■ Work item
Copy out every line from the records that includes "Universum".

Exercise data START

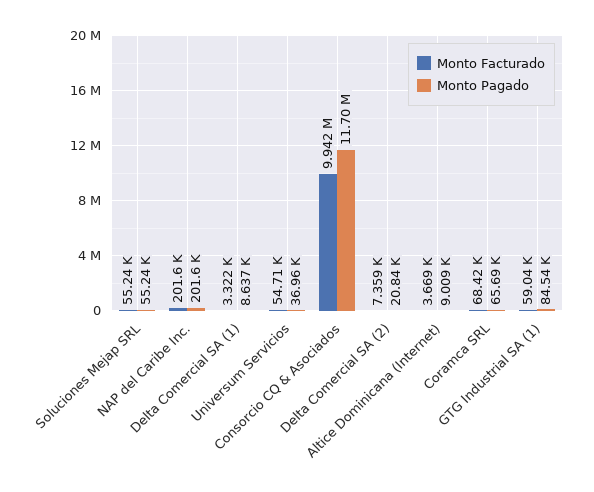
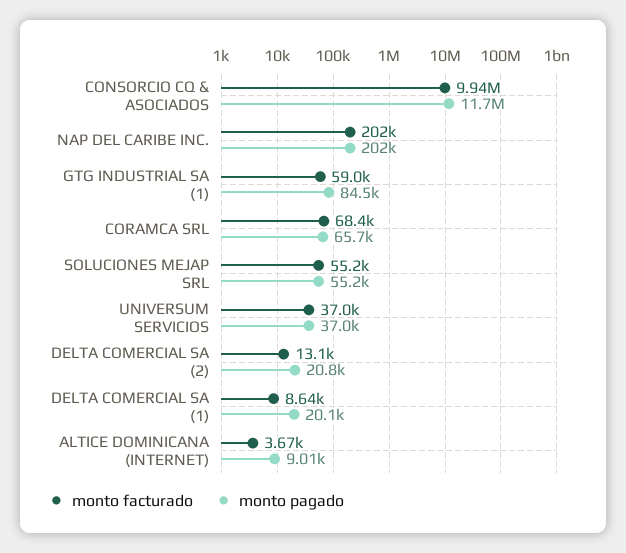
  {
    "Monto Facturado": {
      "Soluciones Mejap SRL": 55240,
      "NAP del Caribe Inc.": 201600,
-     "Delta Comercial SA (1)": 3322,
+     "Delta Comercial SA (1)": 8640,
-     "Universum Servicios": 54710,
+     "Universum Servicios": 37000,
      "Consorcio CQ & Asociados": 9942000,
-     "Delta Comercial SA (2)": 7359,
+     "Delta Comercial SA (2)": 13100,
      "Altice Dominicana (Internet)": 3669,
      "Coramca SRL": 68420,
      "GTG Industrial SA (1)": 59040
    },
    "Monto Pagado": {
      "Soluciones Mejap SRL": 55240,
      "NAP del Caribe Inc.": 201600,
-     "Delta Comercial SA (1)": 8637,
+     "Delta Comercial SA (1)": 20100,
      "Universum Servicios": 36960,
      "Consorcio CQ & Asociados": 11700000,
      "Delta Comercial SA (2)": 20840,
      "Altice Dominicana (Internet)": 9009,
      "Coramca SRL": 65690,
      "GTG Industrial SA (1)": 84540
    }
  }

Exercise data END
Exercise data START

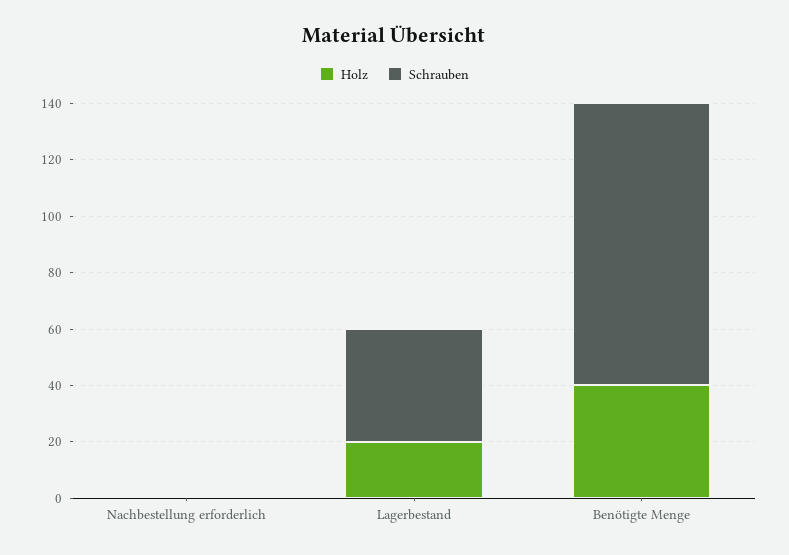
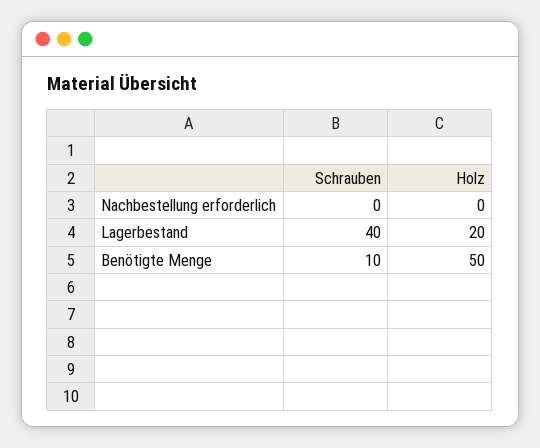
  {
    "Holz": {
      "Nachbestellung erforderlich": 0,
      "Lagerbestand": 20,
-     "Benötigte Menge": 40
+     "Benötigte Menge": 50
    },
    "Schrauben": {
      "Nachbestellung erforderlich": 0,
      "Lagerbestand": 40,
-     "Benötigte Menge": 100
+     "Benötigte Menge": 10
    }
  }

Exercise data END

■ Reply to the exercise
-     "Universum Servicios": 54710,
+     "Universum Servicios": 37000,
      "Universum Servicios": 36960,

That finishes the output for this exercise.